Finally returned home today after a couple weeks of traveling:  Oakland –> Aspen, CO (Spring Break!) –> Hanover, NH (great aunt turns 90!) –> San Francisco (wine tasting) –> Los Angeles (conference for school) –> Napa (friends) –> Oakland.  We had fantastic food everywhere along the way, but for now let’s skip over the Aspen leg and keep going with King Arthur.

I suppose I should start this post out by telling you that Alex and I are obsessed with pizza.  Obsessed.  We were making it so much for a while that I thought I was going to need to up my pants size.  Now we’re trying to become a little more normal with our pizza consumption.  But, in the process of making pie after pie we’ve been slowly working out our perfect pizza.  We’re not quite there yet, but we’re close.

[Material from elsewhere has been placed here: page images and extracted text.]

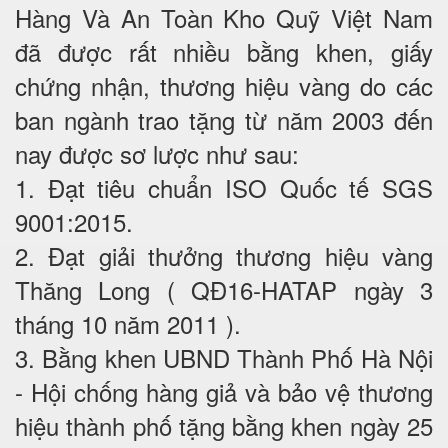
Hàng Và An Toàn Kho Quỹ Việt Nam
đã được rất nhiều bằng khen, giấy
chứng nhận, thương hiệu vàng do các
ban ngành trao tặng từ năm 2003 đến
nay được sơ lược như sau:
1. Đạt tiêu chuẩn ISO Quốc tế SGS
9001:2015.
2. Đạt giải thưởng thương hiệu vàng
Thăng Long ( QĐ16-HATAP ngày 3
tháng 10 năm 2011 ).
3. Bằng khen UBND Thành Phố Hà Nội
- Hội chống hàng giả và bảo vệ thương
hiệu thành phố tặng bằng khen ngày 25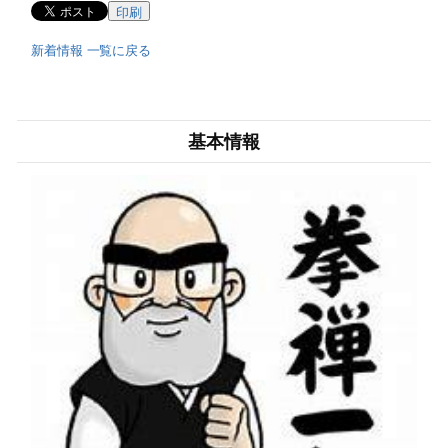
印刷
新着情報 一覧に戻る
基本情報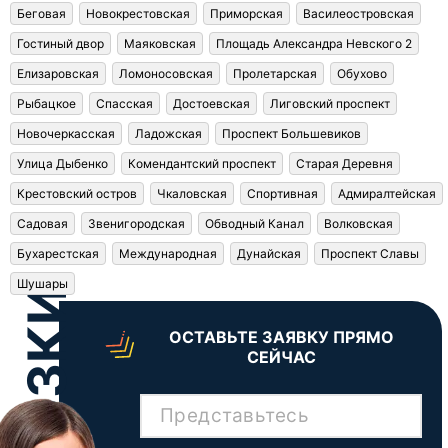
Беговая
Новокрестовская
Приморская
Василеостровская
Гостиный двор
Маяковская
Площадь Александра Невского 2
Елизаровская
Ломоносовская
Пролетарская
Обухово
Рыбацкое
Спасская
Достоевская
Лиговский проспект
Новочеркасская
Ладожская
Проспект Большевиков
Улица Дыбенко
Комендантский проспект
Старая Деревня
Крестовский остров
Чкаловская
Спортивная
Адмиралтейская
Садовая
Звенигородская
Обводный Канал
Волковская
Бухарестская
Международная
Дунайская
Проспект Славы
Шушары
ОСТАВЬТЕ ЗАЯВКУ ПРЯМО
СЕЙЧАС
Представьтесь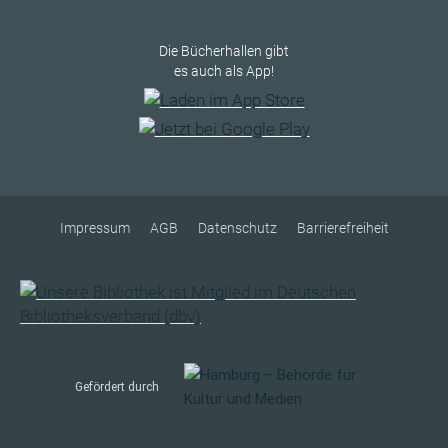
Die Bücherhallen gibt
es auch als App!
Impressum
AGB
Datenschutz
Barrierefreiheit
Gefördert durch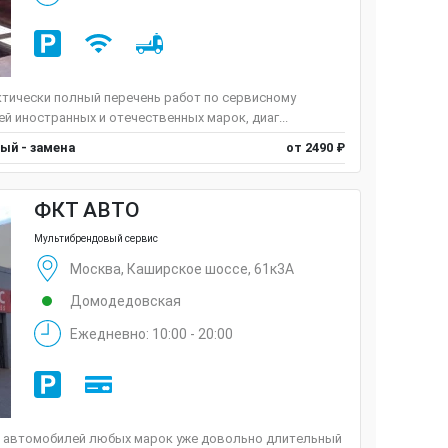
ктически полный перечень работ по сервисному
 иностранных и отечественных марок, диаг...
ый - замена
от 2490 ₽
ФКТ АВТО
Мультибрендовый сервис
Москва, Каширское шоссе, 61к3А
Домодедовская
Ежедневно: 10:00 - 20:00
 автомобилей любых марок уже довольно длительный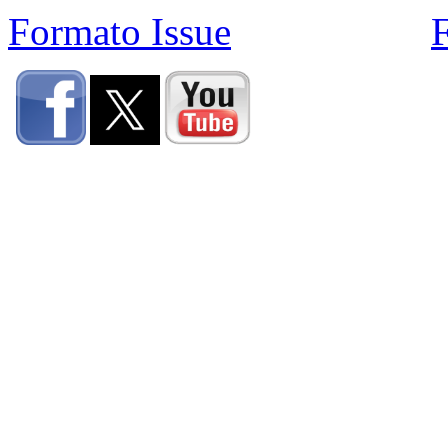
Formato Issue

So, when my mom told us that the whole family was going to the pizza making class at King Arthur as part of a celebration of my great aunt’s 90th birthday, we were so excited!  About 20 of us headed over to the Norwich, Vermont King Arthur store and donned aprons.

Here’s Alex contemplating the benefits and drawbacks of aprons:

Even though we make pizza all the time, we learned a lot in our class.  One simple but new thing was how to measure flour.  Usually I just scoop it out of the bag, level it and move on.  Apparently, in lieu of a scale, the proper way to fill a cup with flour is to shake the flour into the cup while keeping the cup still.  Our instructor, Susan, told us to try to get as much air in with the flour as possible and to never ever tamp down the cup.

She also said that if we use this technique, we should never need to sift!  Great, because I never sifted anyways.